▸ **EXERCISE AIM**: Please say which earlier massacre in West Bengal, according to the piece on Nandigram, the events there brought to the writer's mind.

▸ **EXCERPT PROVIDED**:
March 30, 2007

Drunkenness

One of the downsides to being on the road in a country far from your own is that you get only a sort of soft-focus idea of events at home. On past travels I would listen to the news on shortwave radio; these days I still carry the little instrument, but mostly I get news off the Web: but whichever way I get it, it always seems slightly remote. I hear the names, I know the gist of what happens, yet somehow constant travel at a remove takes a toll on my ability to fully grasp events.

It's been like that over the last few weeks. So I've been trying to read all I can about some of these events. One, in particular: Nandigram.

And if I was soft-focus appalled when I first heard what happened (think it was in Maryland), I'm simply clear-eyed horrified now that I've caught up.

I won't spell out here what happened in Nandigram earlier this month. It's been written about and discussed over and over again, far more thoroughly than I can manage. I'll point you to just two examples that said things to me.

One, here, is notable not so much because of the contents of the article itself, but for the attempts of a CPI(M) activist and apologist for West Bengal's Left Front Government to explain away -- putting it kindly -- the crimes in Nandigram. (See the comments).

Two, What Happened in Nandigram. This account sent a chill up my spine, with its mention of things like cordoning off the area and "blocking" the media from the "action zone."

And as I read this account, I realized that Nandigram reminded me most of all of that previous horror in West Bengal -- the Morichjhapi massacre of the 1970s, featured in Amitav Ghosh's Hungry Tide. There, it was East Bengal refugees in the Sundarbans who were cordoned off, fired on and the survivors evicted.

What causes a state to turn on its own people? The drunkenness of power. The whole crummy edifice of the Soviet Union eventually crumbled under that very drunkenness. (I first heard that good news on that same little shortwave radio).

Nandigram, and Morichjhapi before Nandigram, serve as horrific reminders of that. No soft-focus.

4 comments:

Kartik said...

Yes. It's been said so many times over now that unfortunately its become just what it was to- a cliche. But power does corrupt.

So badly that you start taking the lives of the very people who gave it to you.

How is this state-sponsored violence different from the horrors committed by Nazi Germany or Stalinist Russia, I'd like to know.

km said...

Come on. We can't possibly violate Godwin's Law with the very first comment :)

//sorry for the flippant, off-topic comment.

Anonymous said...

One of the more disturbing aspects of the Nandigram violence was the reported involvement and co-ordinated participation (with police) of armed CPM cadre in the violence.

Reminded me of the alleged equally close co-operation some right-wing goon squads had with some of the police force in Guj2002 riots.

▸ **DATA EXTRACTS**:
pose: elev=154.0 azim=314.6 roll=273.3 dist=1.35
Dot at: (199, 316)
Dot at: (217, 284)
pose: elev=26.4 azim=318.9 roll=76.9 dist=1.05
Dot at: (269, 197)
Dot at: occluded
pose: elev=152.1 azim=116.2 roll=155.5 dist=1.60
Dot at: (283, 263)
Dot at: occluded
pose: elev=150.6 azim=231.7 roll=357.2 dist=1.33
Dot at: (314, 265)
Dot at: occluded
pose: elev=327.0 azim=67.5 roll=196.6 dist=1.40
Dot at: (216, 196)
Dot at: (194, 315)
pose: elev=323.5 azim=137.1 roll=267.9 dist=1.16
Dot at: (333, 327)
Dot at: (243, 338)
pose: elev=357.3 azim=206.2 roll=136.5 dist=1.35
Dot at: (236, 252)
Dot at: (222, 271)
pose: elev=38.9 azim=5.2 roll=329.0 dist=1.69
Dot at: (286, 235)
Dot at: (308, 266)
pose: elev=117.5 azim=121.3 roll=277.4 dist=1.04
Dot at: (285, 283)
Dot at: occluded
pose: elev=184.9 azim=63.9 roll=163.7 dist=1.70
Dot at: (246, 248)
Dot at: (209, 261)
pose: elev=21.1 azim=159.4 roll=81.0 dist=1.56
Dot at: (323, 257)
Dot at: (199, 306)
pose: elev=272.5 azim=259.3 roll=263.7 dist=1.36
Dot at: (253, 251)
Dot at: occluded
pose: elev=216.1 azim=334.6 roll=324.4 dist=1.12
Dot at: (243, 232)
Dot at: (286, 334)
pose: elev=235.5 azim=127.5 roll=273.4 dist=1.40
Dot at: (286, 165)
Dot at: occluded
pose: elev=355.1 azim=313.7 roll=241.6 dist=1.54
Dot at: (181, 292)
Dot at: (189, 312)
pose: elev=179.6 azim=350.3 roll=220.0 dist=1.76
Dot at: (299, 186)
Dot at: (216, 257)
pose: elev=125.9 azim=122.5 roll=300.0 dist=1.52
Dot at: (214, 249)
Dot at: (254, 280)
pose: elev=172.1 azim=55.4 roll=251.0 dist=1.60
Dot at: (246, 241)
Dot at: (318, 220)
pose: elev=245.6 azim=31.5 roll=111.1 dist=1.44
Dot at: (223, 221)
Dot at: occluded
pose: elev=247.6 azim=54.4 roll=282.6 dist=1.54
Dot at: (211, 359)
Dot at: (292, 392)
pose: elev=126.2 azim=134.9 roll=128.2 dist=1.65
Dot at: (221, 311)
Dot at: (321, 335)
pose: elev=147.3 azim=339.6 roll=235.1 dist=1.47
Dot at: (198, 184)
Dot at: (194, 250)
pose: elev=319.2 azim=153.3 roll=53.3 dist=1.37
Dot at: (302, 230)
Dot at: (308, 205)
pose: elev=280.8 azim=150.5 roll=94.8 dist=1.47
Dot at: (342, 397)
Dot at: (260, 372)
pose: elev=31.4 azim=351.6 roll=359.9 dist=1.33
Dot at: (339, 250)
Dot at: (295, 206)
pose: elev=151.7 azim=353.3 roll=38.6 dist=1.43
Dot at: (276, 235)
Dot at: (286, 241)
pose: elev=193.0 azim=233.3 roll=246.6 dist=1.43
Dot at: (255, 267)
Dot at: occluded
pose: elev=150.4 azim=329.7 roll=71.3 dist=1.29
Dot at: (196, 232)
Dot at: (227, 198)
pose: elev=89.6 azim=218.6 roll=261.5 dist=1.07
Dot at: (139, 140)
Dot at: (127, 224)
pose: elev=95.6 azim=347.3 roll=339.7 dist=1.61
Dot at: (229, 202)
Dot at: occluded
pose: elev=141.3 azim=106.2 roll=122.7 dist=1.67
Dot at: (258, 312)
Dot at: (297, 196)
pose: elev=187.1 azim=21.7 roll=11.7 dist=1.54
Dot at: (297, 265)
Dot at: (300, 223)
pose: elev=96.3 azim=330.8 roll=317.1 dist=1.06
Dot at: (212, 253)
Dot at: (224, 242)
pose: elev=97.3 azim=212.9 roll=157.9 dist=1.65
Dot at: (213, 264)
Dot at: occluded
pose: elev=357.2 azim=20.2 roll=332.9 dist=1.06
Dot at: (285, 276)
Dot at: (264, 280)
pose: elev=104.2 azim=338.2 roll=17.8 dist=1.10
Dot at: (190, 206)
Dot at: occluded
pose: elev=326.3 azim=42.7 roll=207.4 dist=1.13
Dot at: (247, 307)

▸ **SOLUTION**: The Morichjhapi massacre of the 1970s.